Hi, Hello, I'm very sorry to bother you, but I would like to ask why my program reports the following error whether I run test or train: Traceback (most recent call last): File "/home/cvt2/bin/dlhpcstarter", line 8, in
sys.exit(main())
^^^^^^
File "/home/cvt2/lib/python3.11/site-packages/dlhpcstarter/main.py", line 54, in main
submit(args=args, stages_fnc=stages_fnc)
File "/home/cvt2/lib/python3.11/site-packages/dlhpcstarter/main.py", line 69, in submit
stages_fnc(args)
File "/home/cvt2distilgpt2/stages.py", line 68, in stages
model = TaskModel(**vars(args))
^^^^^^^^^^^^^^^^^^^^^^^
File "/home/cvt2distilgpt2/cvt2distilgpt2_iu_x_ray_chen.py", line 66, in init
self.val_coco_metrics = COCOCaptionMetrics(metrics=["bleu", "cider", "rouge"])

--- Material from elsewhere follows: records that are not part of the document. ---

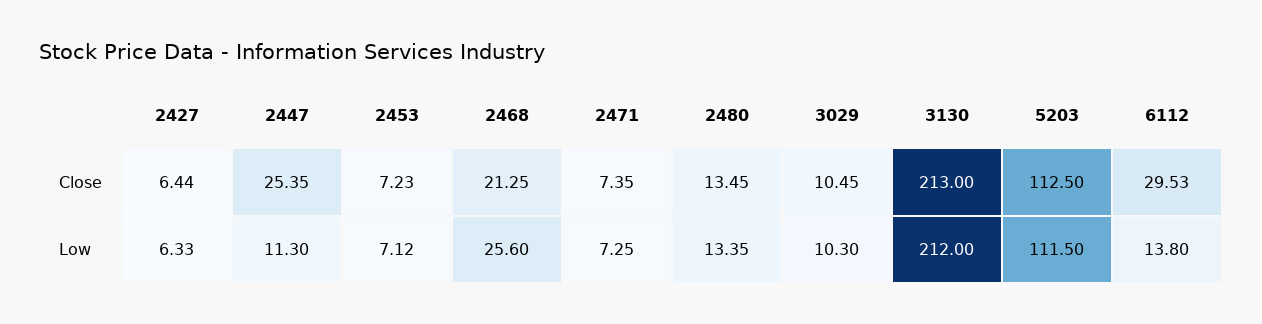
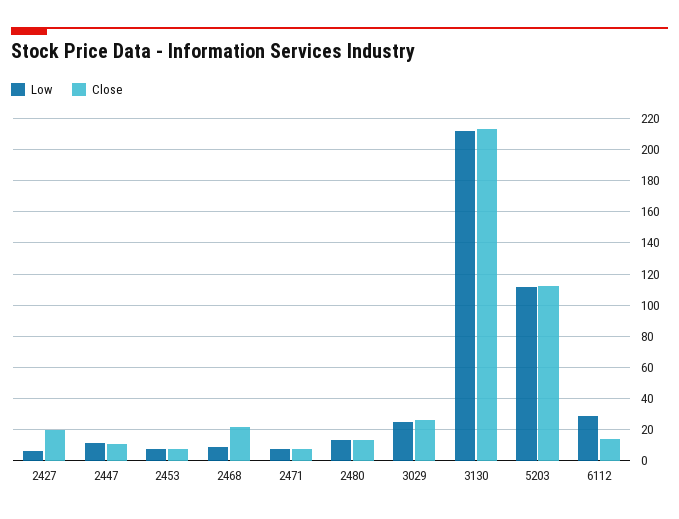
Close, 2427: 6.44 -> 20
Close, 2447: 25.35 -> 10
Close, 3029: 10.45 -> 25
Close, 6112: 29.53 -> 15
Low, 2468: 25.6 -> 10
Low, 3029: 10.3 -> 25
Low, 6112: 13.8 -> 30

^^^^^^^^^^^^^^^^^^^^^^^^^^^^^^^^^^^^^^^^^^^^^^^^^^^^^^
File "/home/cvt2distilgpt2/tools/metrics/coco.py", line 33, in init
super().init(dist_sync_on_step=dist_sync_on_step, compute_onstep=False)
File "/home/cvt2/lib/python3.11/site-packages/torchmetrics/metric.py", line 146, in init
raise ValueError(f"Unexpected keyword arguments: {', '.join(kwargs)}")
ValueError: Unexpected keyword arguments:
compute_on_step
I would be very grateful if you could reply me with a solution to my problem!